Rozdział 2
-Gdzie jest Nina?-Kate rozejrzała się dookoła.
-Racja, przecież wsiadała z nami do wozu.-potwierdził Tom
-Pamiętajcie, ona jest nowa. Pewnie dyrektor ją wezwał.-wtrącił Ted.
Wchodzili właśnie do Wielkiej Sali, uśmiechnęli się. Wreszcie byli w domu.
***
W tym samym czasie ich koleżanka Nina wspinała się po schodach do gabinetu dyrektora. Otworzyła drzwi.

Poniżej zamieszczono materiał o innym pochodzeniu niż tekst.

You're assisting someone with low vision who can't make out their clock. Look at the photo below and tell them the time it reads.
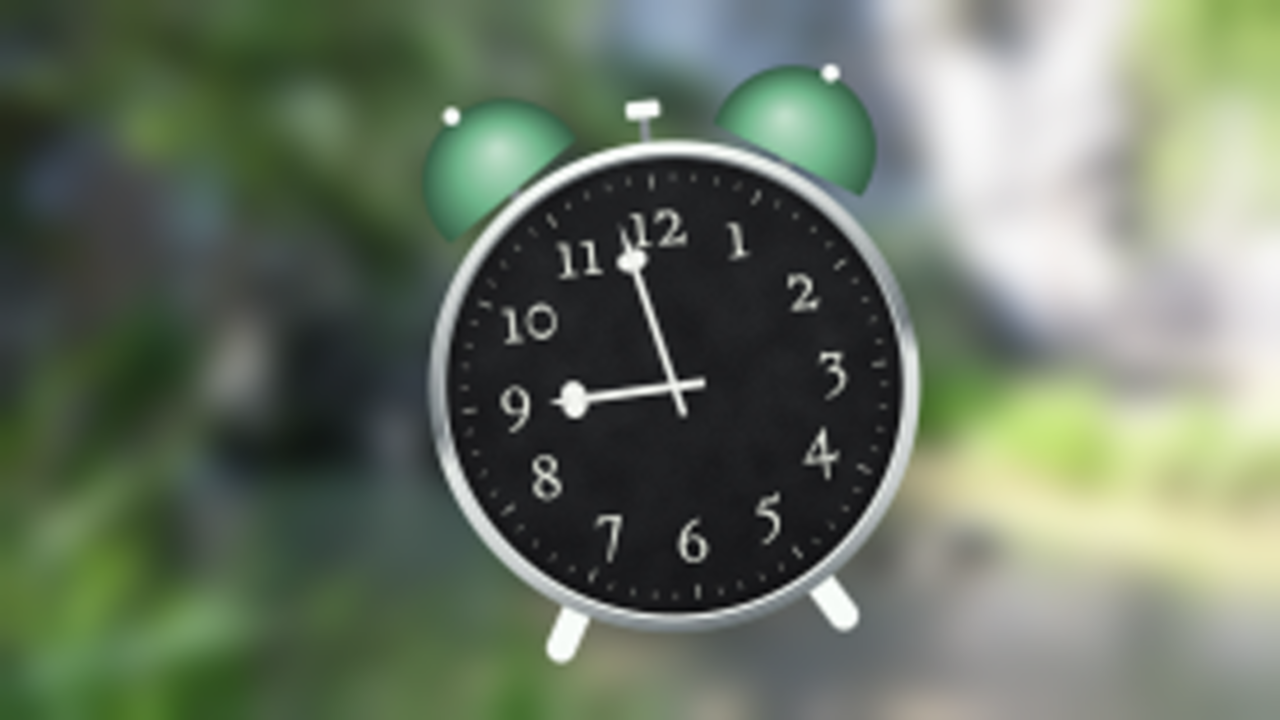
8:58
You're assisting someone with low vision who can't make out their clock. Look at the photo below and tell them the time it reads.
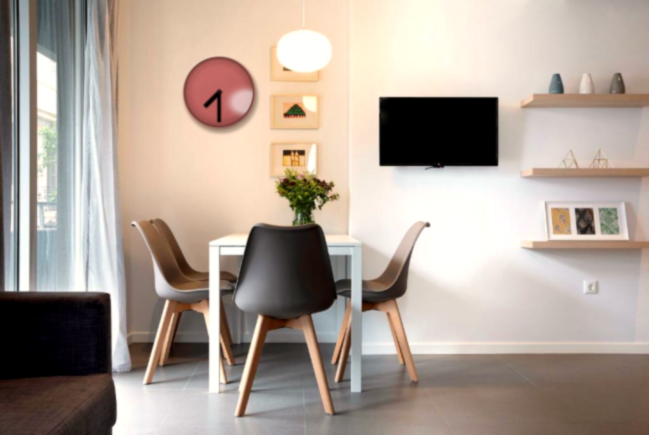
7:30
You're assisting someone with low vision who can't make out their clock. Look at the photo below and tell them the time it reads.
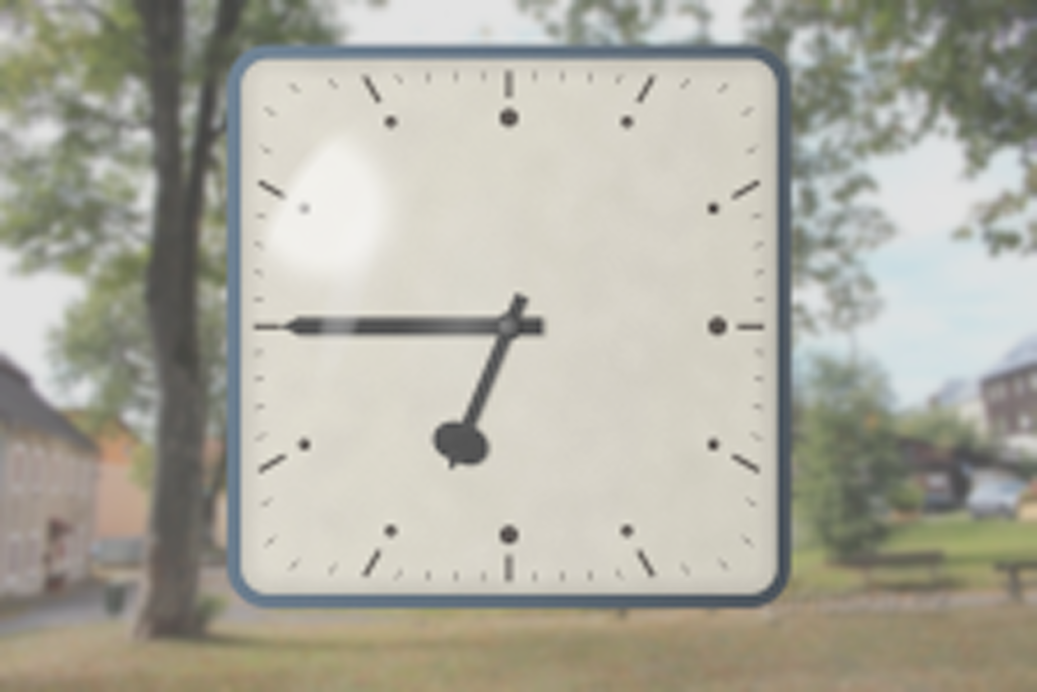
6:45
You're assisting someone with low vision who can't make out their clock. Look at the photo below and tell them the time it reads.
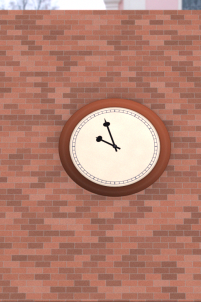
9:57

-Halo? Jest tu kto?-zawołała. Na biurku leżała stara poniszczona tiara. Obok niej była karteczka z napisem Włóż ją na głowę Nina delikatnie podniosła tiarę i wsadziła ją sobie na głowę. Nagle tiara przemówiła:
-Jesteś sprytna... i to nawet bardzo…Uparcie dążysz do celu… Hymn, duży potencjał…. Planowałaś kiedyś naukę Czarnej Magii?
-Nie sądzę- prychnęła dziewczyna, ale usłyszała w głowie głos ,,A czemu nie?”
Wiedziała, że to niemożliwe, ale kiedy usłyszała ten głos w swojej głowię, tiara Przydziału jakby zesztywniała.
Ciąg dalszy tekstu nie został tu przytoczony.